2,300-Year-Old Bark Shield Showcases a Previously Unknown Iron Age Technology

By George Dvorsky on at

A one-of-a-kind bark shield dating back to the Iron Age has been unearthed in England. Archaeologists have never seen anything like it, describing the artefact as “lost technology”.

The bark shield was discovered four years ago in what was once a livestock watering hole, according to a release issued by the University of York. Normally, items made from organic materials, such as bark, don’t preserve well, but in this case, the moist, soggy conditions prevented the shield from degrading. The bark shield is the only one of its kind ever found in Europe, according to a University of Leicester release.

The artefact, called the Enderby shield, was discovered by archaeologists from the University of Leicester Archaeological Service at the Everards Meadows site in 2015, which is south of Leicester. This area once hosted a vibrant Iron Age farming community. The bark shield, which was made from either alder, willow, poplar, hazel or spindle tree, was radiocarbon dated to between 395 and 255 BCE, according to the University of Leicester. The outer layer of bark formed the inside of the shield.

ULAS archaeologist Adam Clapton recording the shield when it was still in the ground. Image: ULAS

Archaeologists have previously documented the use of bark to manufacture other objects, but this is the first time the material has been seen in an Iron Age weapon. This discovery is consequently changing our conceptions of the materials and techniques used to create defensive weapons thousands of years ago.

“This truly astonishing and unparalleled artefact has given us an insight into prehistoric technology that we could never have guessed at,” University of York archaeologist Michael Bamforth, who headed the analysis of the shield, said in the university’s press release. “Although we know that bark has many uses, including making boxes and containers, it doesn’t survive well in the archaeological record.”

An experimental archaeologist reconstructing the bark shield. Image: Mike Bamforth

The bark shield measured 67 centimetres (26.3 inches) long and 37 centimetres (14.5 inches) wide when it was still in the ground, according to the University of Leicester. The manufacturer of the shield used wooden laths – thin, flat strips of wood used to form a base – to stiffen the structure. The shield also featured an edging rim made of wood, and a woven stud at the centre, called a boss, to protect the shield’s wooden handle.

“This is a lost technology,” Matt Beamish, the lead archaeologist from the University of Leicester Archaeological Service, told the Guardian. “It has not been seen before as far as we are aware, but presumably it is a technique that was used in many ways for making bark items,” he said.

Analysis showed that the shield was once coloured in red and decorated with a chequerboard pattern. The shield was “severely damaged” before it ended up in the watering hole, as noted in the University of York release.

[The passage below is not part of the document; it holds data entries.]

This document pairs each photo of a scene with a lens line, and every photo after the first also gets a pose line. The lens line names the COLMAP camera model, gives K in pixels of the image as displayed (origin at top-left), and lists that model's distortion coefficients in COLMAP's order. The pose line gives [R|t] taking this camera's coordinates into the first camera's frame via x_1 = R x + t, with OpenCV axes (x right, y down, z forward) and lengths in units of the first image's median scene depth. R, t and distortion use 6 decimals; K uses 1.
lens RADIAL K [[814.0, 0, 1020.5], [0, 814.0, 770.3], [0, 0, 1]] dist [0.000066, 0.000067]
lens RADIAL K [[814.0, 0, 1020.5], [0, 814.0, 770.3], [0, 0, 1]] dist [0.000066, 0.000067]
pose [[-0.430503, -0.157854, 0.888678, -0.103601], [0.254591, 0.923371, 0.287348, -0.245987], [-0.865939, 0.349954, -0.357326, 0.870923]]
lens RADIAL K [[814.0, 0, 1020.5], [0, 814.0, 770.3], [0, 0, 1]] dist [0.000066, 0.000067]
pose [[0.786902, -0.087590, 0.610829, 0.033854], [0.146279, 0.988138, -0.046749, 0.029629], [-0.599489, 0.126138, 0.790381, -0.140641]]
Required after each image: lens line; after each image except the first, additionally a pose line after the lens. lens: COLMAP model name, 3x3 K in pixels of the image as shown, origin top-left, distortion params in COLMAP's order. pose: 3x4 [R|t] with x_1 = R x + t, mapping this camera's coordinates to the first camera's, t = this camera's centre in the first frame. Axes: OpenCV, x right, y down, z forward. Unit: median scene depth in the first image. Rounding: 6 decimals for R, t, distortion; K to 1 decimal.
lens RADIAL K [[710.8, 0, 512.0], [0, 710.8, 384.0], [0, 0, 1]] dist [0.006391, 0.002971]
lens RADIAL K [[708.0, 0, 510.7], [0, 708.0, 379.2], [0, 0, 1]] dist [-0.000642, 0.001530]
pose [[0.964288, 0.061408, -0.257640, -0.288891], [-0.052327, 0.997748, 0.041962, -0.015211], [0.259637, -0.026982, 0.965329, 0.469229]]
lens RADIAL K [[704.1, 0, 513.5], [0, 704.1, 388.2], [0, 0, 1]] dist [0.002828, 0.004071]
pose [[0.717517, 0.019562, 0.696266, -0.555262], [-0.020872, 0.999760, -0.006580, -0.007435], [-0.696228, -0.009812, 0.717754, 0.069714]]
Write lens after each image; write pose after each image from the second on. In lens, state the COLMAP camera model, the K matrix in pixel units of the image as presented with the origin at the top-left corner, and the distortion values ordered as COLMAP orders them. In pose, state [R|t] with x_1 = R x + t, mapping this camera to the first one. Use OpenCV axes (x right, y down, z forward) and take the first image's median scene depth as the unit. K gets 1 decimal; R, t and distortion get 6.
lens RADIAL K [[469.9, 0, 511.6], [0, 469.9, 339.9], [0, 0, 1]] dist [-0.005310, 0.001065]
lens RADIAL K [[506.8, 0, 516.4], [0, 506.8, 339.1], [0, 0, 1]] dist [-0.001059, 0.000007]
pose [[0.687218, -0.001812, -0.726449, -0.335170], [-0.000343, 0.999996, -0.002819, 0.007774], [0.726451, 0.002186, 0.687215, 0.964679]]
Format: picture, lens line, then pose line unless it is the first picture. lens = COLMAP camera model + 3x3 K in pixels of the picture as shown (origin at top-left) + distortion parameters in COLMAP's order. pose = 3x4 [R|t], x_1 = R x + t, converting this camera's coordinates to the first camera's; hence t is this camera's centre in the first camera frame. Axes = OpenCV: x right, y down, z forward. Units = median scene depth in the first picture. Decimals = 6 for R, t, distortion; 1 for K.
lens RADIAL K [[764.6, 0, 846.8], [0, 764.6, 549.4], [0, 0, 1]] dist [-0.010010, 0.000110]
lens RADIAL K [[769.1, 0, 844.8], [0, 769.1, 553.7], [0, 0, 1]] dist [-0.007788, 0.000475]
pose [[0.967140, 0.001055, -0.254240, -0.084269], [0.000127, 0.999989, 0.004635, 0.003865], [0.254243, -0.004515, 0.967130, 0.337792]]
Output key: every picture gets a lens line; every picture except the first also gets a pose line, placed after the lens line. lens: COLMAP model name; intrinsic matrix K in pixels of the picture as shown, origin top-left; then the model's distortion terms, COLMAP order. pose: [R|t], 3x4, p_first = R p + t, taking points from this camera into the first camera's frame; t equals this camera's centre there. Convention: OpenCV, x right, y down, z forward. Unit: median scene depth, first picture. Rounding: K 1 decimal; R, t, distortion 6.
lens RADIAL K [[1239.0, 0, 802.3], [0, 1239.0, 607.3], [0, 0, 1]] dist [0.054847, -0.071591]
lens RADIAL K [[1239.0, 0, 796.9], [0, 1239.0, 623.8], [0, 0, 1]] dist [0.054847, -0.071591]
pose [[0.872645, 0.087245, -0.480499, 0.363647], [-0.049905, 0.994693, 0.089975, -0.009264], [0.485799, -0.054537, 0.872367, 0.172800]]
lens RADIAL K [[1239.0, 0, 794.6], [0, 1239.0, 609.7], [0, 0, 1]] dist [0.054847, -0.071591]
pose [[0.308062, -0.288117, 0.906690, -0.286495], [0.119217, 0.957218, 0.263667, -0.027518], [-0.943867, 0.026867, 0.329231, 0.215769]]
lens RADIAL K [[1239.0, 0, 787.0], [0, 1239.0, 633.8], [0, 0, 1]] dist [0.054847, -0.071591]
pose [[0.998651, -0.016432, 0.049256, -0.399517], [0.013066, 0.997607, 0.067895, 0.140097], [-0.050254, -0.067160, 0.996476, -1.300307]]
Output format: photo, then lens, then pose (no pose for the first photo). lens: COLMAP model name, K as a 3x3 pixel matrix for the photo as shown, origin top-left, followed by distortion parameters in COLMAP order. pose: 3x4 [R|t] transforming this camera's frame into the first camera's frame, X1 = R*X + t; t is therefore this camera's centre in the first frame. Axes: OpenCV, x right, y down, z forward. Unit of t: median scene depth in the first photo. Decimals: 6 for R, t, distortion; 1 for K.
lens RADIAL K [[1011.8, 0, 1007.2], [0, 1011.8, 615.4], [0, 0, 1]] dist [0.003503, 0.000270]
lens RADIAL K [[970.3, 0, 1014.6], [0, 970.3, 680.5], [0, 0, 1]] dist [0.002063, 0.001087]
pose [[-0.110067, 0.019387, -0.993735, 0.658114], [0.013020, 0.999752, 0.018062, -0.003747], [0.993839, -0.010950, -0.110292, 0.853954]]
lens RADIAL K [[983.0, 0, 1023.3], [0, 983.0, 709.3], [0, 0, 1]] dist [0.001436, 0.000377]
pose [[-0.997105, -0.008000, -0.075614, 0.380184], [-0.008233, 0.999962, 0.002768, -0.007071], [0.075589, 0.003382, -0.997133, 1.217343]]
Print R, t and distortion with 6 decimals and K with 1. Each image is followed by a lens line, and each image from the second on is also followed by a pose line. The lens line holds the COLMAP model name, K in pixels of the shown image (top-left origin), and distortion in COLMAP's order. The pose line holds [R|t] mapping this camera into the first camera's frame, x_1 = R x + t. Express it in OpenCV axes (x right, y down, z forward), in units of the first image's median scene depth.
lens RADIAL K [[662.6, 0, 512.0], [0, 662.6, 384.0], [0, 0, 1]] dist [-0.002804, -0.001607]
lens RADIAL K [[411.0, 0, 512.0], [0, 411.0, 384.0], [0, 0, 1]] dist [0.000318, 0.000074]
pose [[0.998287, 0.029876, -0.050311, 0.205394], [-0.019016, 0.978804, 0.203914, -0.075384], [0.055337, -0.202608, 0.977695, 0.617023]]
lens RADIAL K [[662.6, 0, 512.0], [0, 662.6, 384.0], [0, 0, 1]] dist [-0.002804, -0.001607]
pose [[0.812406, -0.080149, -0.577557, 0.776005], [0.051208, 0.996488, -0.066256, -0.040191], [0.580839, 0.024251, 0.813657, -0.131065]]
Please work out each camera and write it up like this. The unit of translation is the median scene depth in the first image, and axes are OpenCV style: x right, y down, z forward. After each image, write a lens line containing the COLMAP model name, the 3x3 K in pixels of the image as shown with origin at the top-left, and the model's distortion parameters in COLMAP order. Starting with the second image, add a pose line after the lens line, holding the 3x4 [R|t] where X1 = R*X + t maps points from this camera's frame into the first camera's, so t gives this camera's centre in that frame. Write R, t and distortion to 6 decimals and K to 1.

This damage was likely caused by spear tips, but the researchers aren’t entirely sure.

“The first time I saw the shield I was absolutely awed by it: the complex structure, the careful decorations, and the beautiful boss,” Rachel Crellin, a professor at the University of Leicester who assessed the shield, in the University of York statement.

The finished experimental bark shield. Image: ULAS

Initially, the archaeologists figured the thin bark shield was too flimsy and impractical for use as a defensive weapon, and that it might have instead served a ceremonial purpose. To assess its functionality, the researchers engaged in some experimental archaeology. Using materials sourced from the area where the shield was found and a simple tool kit, they reconstructed the shield from scratch. This exercise offered important insights into how the shield was created – and possibly how the design may have inspired the more sophisticated metal shields that followed.

“The shape of the finished items is fascinating, with differential shrinkage of the wood components causing the shields to curve as they dried. When viewed from the front the rectangular shields appear ‘waisted’ or hour-glass shaped,” according to the University of Leicester. “This may be of some significance, as some metal shields from the period, such as the Battersea Shield in the British Museum, are similar and may be copying the design.”

Tests of the experimental shield showed that it was light, but durable.

“It was only through experimentation that we realised it could be tough enough to protect against blows from metal weapons,” according to Bamforth. “Although a bark shield is not as strong as one made from wood or metal, it would be much lighter allowing the user much more freedom of movement.”

The University of Leicester has donated the shield to the British Museum, and it is scheduled to go on display in 2020.